• [About this task]: Every line of the data below is to be written out again exactly.

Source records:
⟨
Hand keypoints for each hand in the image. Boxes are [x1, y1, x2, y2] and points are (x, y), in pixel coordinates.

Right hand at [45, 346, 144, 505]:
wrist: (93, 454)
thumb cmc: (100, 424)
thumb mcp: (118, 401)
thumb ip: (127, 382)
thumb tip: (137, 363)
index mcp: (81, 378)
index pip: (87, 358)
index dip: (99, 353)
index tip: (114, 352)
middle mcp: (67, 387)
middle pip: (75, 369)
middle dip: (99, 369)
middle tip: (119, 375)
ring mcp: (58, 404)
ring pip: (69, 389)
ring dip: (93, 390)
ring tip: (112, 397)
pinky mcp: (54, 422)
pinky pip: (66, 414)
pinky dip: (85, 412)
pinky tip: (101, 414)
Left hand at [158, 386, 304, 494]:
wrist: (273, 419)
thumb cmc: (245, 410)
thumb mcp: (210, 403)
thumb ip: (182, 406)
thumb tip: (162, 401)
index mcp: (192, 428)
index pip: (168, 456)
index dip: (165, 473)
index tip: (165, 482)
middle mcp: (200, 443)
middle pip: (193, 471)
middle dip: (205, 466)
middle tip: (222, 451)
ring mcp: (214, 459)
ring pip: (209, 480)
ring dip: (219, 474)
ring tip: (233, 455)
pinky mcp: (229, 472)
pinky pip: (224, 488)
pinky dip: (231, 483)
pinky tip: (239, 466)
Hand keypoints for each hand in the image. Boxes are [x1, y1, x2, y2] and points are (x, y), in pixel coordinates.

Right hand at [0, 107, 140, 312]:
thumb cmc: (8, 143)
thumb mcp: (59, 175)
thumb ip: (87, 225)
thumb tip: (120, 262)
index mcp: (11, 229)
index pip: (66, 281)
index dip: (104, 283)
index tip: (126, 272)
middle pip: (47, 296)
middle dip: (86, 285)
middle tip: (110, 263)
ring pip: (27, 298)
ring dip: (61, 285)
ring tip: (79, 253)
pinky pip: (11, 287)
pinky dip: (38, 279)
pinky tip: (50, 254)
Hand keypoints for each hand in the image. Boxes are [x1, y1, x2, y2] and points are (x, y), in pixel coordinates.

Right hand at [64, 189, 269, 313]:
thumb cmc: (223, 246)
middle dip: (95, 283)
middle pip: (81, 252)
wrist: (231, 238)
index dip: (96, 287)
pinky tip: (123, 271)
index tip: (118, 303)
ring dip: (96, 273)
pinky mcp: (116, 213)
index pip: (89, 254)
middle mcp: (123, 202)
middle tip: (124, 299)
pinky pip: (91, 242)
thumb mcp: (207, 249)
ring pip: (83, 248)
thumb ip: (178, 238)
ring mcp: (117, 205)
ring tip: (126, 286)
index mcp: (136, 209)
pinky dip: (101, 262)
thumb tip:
⟩
• [Worked solution]:
Hand keypoints for each hand in the image. Boxes are [x1, y1, x2, y2] and points are (x, y), in pixel coordinates.

Right hand at [45, 346, 144, 505]:
wrist: (93, 454)
thumb cmc: (100, 424)
thumb mcp: (118, 401)
thumb ip: (127, 382)
thumb tip: (137, 363)
index mcp: (81, 378)
index pip: (87, 358)
index dip: (99, 353)
index tip: (114, 352)
middle mcp: (67, 387)
middle pip: (75, 369)
middle dip: (99, 369)
middle tip: (119, 375)
ring mcp: (58, 404)
ring pip: (69, 389)
ring dip: (93, 390)
ring tip: (112, 397)
pinky mcp: (54, 422)
pinky pip: (66, 414)
pinky dip: (85, 412)
pinky tip: (101, 414)
Left hand at [158, 386, 304, 494]:
wrist: (273, 419)
thumb cmc: (245, 410)
thumb mcp: (210, 403)
thumb ip: (182, 406)
thumb tip: (162, 401)
index mcp: (192, 428)
index pip: (168, 456)
index dip: (165, 473)
index tip: (165, 482)
middle mcp: (200, 443)
middle pip: (193, 471)
middle dip: (205, 466)
middle tip: (222, 451)
ring mcp: (214, 459)
ring pip: (209, 480)
ring dip: (219, 474)
ring tip: (233, 455)
pinky mcp: (229, 472)
pinky pip: (224, 488)
pinky dip: (231, 483)
pinky tip: (239, 466)
Hand keypoints for each hand in the image. Boxes are [x1, y1, x2, y2] and points are (x, y), in pixel coordinates.

Right hand at [0, 107, 140, 312]:
thumb cmc: (8, 143)
thumb mcp: (59, 175)
thumb ip: (87, 225)
thumb tip: (120, 262)
index mcp: (11, 229)
index pip: (66, 281)
index dip: (104, 283)
index tip: (126, 272)
middle pip: (47, 296)
middle dip: (86, 285)
middle tip: (110, 263)
ring pip: (27, 298)
ring dip: (61, 285)
ring tip: (79, 253)
pinky pip: (11, 287)
pinky dip: (38, 279)
pinky tip: (50, 254)
Hand keypoints for each hand in the image. Boxes are [x1, y1, x2, y2] and points are (x, y), in pixel coordinates.

Right hand at [64, 189, 269, 313]:
thumb cmc: (223, 246)
middle dip: (95, 283)
middle pip: (81, 252)
wrist: (231, 238)
index dip: (96, 287)
pinky tip: (123, 271)
index tip: (118, 303)
ring dip: (96, 273)
pinky mcp: (116, 213)
index pip: (89, 254)
middle mcp: (123, 202)
middle tip: (124, 299)
pinky pip: (91, 242)
thumb mcp: (207, 249)
ring pip: (83, 248)
thumb ip: (178, 238)
ring mcp: (117, 205)
ring tip: (126, 286)
index mcp: (136, 209)
pinky dip: (101, 262)
thumb tip:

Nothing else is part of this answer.